Page 216: Many biologists and chemists have concluded from inadequate evidence that the development of intelligent life should be a frequent occurence in our galaxy. Having examined their evidence and heard their arguments, I consider it just as likely that no intelligent species other than our own has ever existed. The question can only be answered by observation.
Page 217: A reasonable long-range program of searching for evidence of intelligence in the universe is indistinguishable from a reasonable long-range program of general astronomical exploration.
Page 220: "...one would expect, when an intelligent species evolves the use of language , that there would be only one language. one would expect that the first speaking animals would evolve a fixed structure of words and meanings, as immutable as the genetic code that evolved the billion years earlier.
This is NOT a naive expectation. A convoluted Darwinian explanation does nothing to change the fact that diversity of language has slowed human co-existence and progress, and just as certainly and obviously has done nothing to speed up global co-operation.

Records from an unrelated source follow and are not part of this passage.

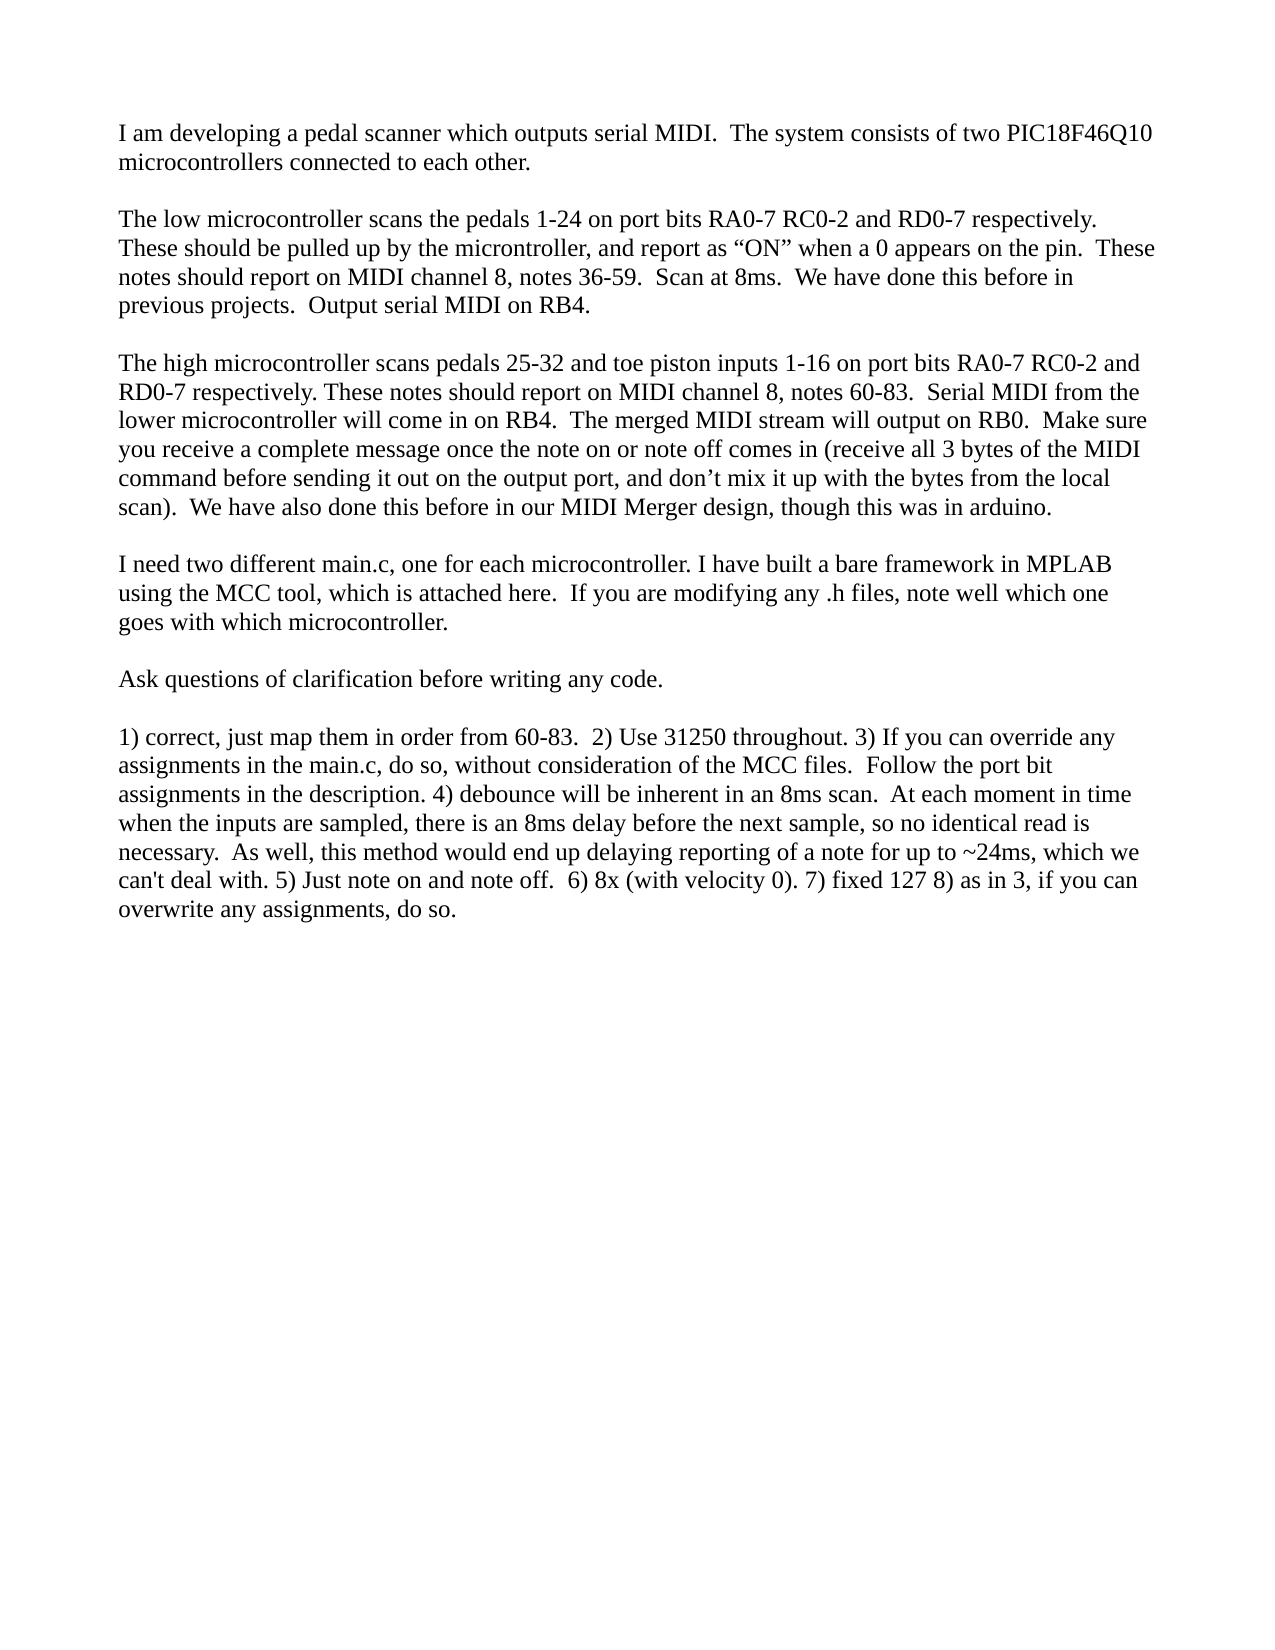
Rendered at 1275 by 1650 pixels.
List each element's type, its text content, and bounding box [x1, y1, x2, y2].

text 1) correct, just map them in order from 60-83. 2) Use 31250 throughout. 3) If you can override any assignments in the main.c, do so, without consideration of the MCC files. Follow the port bit assignments in the description. 4) debounce will be inherent in an 8ms scan. At each moment in time when the inputs are sampled, there is an 8ms delay before the next sample, so no identical read is necessary. As well, this method would end up delaying reporting of a note for up to ~24ms, which we can't deal with. 5) Just note on and note off. 6) 8x (with velocity 0). 7) fixed 127 8) as in 3, if you can overwrite any assignments, do so. [118, 722, 1157, 923]
text The low microcontroller scans the pedals 1-24 on port bits RA0-7 RC0-2 and RD0-7 respectively. These should be pulled up by the microntroller, and report as “ON” when a 0 appears on the pin. These notes should report on MIDI channel 8, notes 36-59. Scan at 8ms. We have done this before in previous projects. Output serial MIDI on RB4. [118, 204, 1157, 319]
text I need two different main.c, one for each microcontroller. I have built a bare framework in MPLAB using the MCC tool, which is attached here. If you are modifying any .h files, note well which one goes with which microcontroller. [118, 549, 1157, 636]
text Ask questions of clarification before writing any code. [118, 664, 1157, 693]
text I am developing a pedal scanner which outputs serial MIDI. The system consists of two PIC18F46Q10 microcontrollers connected to each other. [118, 118, 1157, 176]
text The high microcontroller scans pedals 25-32 and toe piston inputs 1-16 on port bits RA0-7 RC0-2 and RD0-7 respectively. These notes should report on MIDI channel 8, notes 60-83. Serial MIDI from the lower microcontroller will come in on RB4. The merged MIDI stream will output on RB0. Make sure you receive a complete message once the note on or note off comes in (receive all 3 bytes of the MIDI command before sending it out on the output port, and don’t mix it up with the bytes from the local scan). We have also done this before in our MIDI Merger design, though this was in arduino. [118, 348, 1157, 521]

The divine explanation given in Genesis, as an indirect means to slow the perfidity of humans, is just as reasonable, if not more so, than one based on natural selection or any other fanciful Darwinian-based explanation.
Page 221: All three fundamental 'inventions' mention by Freeman Dyson on page 221 death, sex, and speciation require a supreme, exongenous intelligence. The anthropomorphical description used by Dyson, itself, points to the need of an 'inventor'.
Page 229: Long ago God invented the tree, a device for converting air, water and sunlight into fuel and other useful chemicals. A tree is more versatile and more economical than any device our gray technology has imagined.
Page 233: So long as mankind remains confined to this planet, the ethic of human brotherhood must prevail over our desire for diversity.
Page 237: "...in the long run, the sane will adapt and survive better than the insane....Sanity is, in its essence, nothing more than the ability to live in harmony with nature's laws.